El anuncio evangélico del domingo pasado comenzaba con la pregunta: “¿Quién... es el Hijo del hombre?”. El de hoy descubre su destino y el de aquellos que le siguen: el Misterio Pascual. En el Evangelio del domingo pasado, Pedro profesó la fe en Jesús, motivado por la revelación del Padre: “Tú eres el Hijo del Dios vivo”. En el de hoy, Pedro habla según los puntos de vista humanos. “Piensas como los hombres”, le reprocha Jesús. Allí, Jesús le otorgaba las mayores prerrogativas en la Iglesia. Aquí lo corrige con dureza: “Quítate de mi vista, Satanás”. Allí dominaban la fe y los dones de Dios para bien de su Iglesia. Aquí, en cambio, la “poca fe” y las reacciones humanas. Entonces hizo a los discípulos el anuncio de la ley pascual: negarse a sí mismo, cargar con la cruz, para seguir hasta la muerte a Jesús, el resucitado; perder la vida “por mí”, para encontrarla (1ª Lect.).

Seguir a Jesucristo no se reduce a escuchar una enseñanza y tratar de ajustar nuestros pasos a ella solamente. Es, recuerda el papa Juan Pablo II, “algo mucho más radical: adherirse a la persona misma de Jesús, compartir su vida y su destino” (Veritatis Splendor, 19). Y esto, como ocurre en el amor humano auténtico o con la entrega a una causa grande y noble, es inseparable del sacrificio, del olvido de uno mismo.

Dirá Juan Pablo II: ”Jesús nos pide seguirle por nuestro Via Crucis cotidiano, no negarle las conquistas, conseguidas a veces a precios de heroísmos ocultos, que Él exige a quien quiere permanecer fiel siempre y a cualquier costa.

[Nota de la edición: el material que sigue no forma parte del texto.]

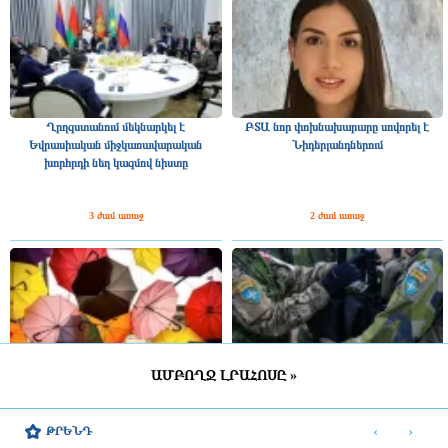
Ղրղզստանում մեկնարկել է
ԲՏԱ նոր փոխնախարարը սովորել է
Եվրասիական միջկառավարական
Նիդերլանդներում
խորհրդի նեղ կազմով նիստը
3 ժամ առաջ
2 ժամ առաջ
ԱՄԲՈՂՋ ԼՐԱՀՈՍԸ »
ՀՀ շրջանների մեծ մասում սպասվում է
Շվեդիայում 2026 թվականին
կարճատև անձրև և ամպրոպ,
զորակոչիկների թիվը կլինի
‹
›
ԹՐԵՆԴ
հնարավոր է կարկուտ
ամենամեծը մի քանի տասնամյակի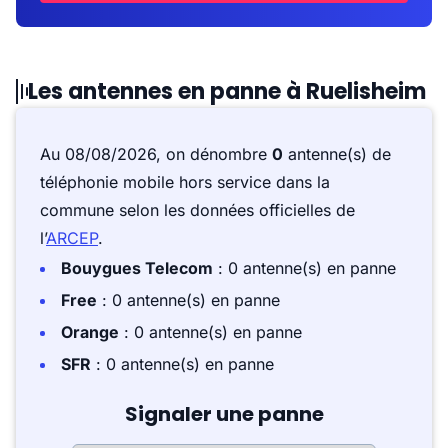
Les antennes en panne à Ruelisheim
Au 08/08/2026, on dénombre
0
antenne(s) de
téléphonie mobile hors service dans la
commune selon les données officielles de
l’
ARCEP
.
Bouygues Telecom
: 0 antenne(s) en panne
Free
: 0 antenne(s) en panne
Orange
: 0 antenne(s) en panne
SFR
: 0 antenne(s) en panne
Signaler une panne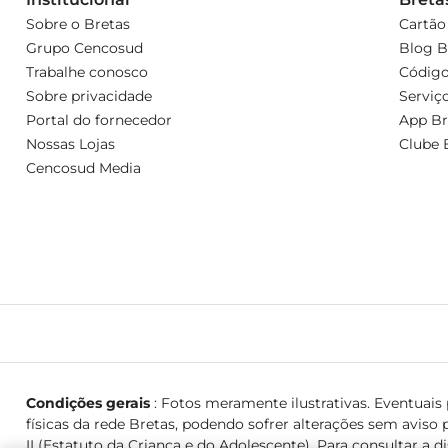
Sobre o Bretas
Cartão
Grupo Cencosud
Blog B
Trabalhe conosco
Código
Sobre privacidade
Serviç
Portal do fornecedor
App Br
Nossas Lojas
Clube 
Cencosud Media
Condições gerais
: Fotos meramente ilustrativas. Eventuais p
físicas da rede Bretas, podendo sofrer alterações sem aviso p
II (Estatuto da Criança e do Adolescente). Para consultar a d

Nos pide llevar la cruz de nuestra vida cotidiana sin retroceder, agarrándonos a Él para no caer por desconfianza o cansancio; y, desde luego, sin traicionarle jamás, en la perspectiva del juicio final: “Porque el Hijo del hombre -así termina el Evangelio de hoy- vendrá con la gloria de su Padre... y entonces pagará a cada uno según su conducta” (Mt 16,27). Y como se ha dicho seremos juzgados de amor.

De aquí que el cristiano no busca la buena vida sino la Vida buena y virtuosa, aquella que sabe que amor y sacrificio van de la mano. Aquella que busca lo esencial y primordial y no el exitismo popular secundario. En ultima instancia, la vida que quiere conquistar el cielo conquistando la tierra con el servicio a los hermanos.